INSTRUCTIONS TO FOLLOW: Using the records below, quote only the span that opens with the line containing "DI LAVORO SUBORDINATO, A TEMPO" and closes with the line containing "Desarrolladores Consultores", exactly and inclusively.

TASK INPUTS:
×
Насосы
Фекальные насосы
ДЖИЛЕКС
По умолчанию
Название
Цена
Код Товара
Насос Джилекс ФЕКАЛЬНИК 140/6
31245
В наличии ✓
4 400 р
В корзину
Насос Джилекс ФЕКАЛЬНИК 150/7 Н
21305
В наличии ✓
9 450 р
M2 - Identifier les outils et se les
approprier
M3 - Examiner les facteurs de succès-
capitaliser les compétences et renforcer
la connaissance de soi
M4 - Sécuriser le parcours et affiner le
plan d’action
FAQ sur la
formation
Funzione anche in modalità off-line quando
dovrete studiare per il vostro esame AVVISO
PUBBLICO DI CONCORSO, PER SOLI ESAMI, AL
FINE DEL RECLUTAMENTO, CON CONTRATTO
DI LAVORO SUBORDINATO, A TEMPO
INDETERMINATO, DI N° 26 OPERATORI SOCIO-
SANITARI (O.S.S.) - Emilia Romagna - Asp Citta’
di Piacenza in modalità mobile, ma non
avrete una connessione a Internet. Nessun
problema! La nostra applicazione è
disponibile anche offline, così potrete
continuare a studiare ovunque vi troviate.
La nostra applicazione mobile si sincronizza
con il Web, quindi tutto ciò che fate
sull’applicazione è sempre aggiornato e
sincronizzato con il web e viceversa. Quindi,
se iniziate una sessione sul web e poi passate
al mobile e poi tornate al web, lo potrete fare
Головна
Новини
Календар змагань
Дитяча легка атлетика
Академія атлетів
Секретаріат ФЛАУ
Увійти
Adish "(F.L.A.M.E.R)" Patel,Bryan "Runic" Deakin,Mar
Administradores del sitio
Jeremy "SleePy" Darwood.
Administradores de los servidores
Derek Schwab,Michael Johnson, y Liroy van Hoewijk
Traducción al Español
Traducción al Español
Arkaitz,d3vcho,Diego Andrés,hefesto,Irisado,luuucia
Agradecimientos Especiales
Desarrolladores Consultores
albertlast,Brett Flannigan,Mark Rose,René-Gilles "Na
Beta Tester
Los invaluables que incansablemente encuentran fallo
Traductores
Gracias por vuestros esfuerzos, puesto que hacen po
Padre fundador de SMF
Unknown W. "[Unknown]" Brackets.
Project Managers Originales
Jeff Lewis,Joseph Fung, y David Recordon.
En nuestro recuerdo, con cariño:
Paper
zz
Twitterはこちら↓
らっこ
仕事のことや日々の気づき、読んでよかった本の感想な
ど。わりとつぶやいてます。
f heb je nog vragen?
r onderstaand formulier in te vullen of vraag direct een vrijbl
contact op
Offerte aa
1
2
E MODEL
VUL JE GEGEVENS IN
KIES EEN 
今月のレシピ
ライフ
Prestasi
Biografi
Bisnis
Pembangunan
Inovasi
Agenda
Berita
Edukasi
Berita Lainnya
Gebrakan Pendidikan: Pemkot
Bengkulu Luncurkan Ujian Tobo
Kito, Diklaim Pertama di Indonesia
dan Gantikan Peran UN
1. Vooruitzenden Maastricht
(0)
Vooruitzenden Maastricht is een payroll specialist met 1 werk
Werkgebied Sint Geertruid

COMPLETED EXERCISE:
DI LAVORO SUBORDINATO, A TEMPO
INDETERMINATO, DI N° 26 OPERATORI SOCIO-
SANITARI (O.S.S.) - Emilia Romagna - Asp Citta’
di Piacenza in modalità mobile, ma non
avrete una connessione a Internet. Nessun
problema! La nostra applicazione è
disponibile anche offline, così potrete
continuare a studiare ovunque vi troviate.
La nostra applicazione mobile si sincronizza
con il Web, quindi tutto ciò che fate
sull’applicazione è sempre aggiornato e
sincronizzato con il web e viceversa. Quindi,
se iniziate una sessione sul web e poi passate
al mobile e poi tornate al web, lo potrete fare
Головна
Новини
Календар змагань
Дитяча легка атлетика
Академія атлетів
Секретаріат ФЛАУ
Увійти
Adish "(F.L.A.M.E.R)" Patel,Bryan "Runic" Deakin,Mar
Administradores del sitio
Jeremy "SleePy" Darwood.
Administradores de los servidores
Derek Schwab,Michael Johnson, y Liroy van Hoewijk
Traducción al Español
Traducción al Español
Arkaitz,d3vcho,Diego Andrés,hefesto,Irisado,luuucia
Agradecimientos Especiales
Desarrolladores Consultores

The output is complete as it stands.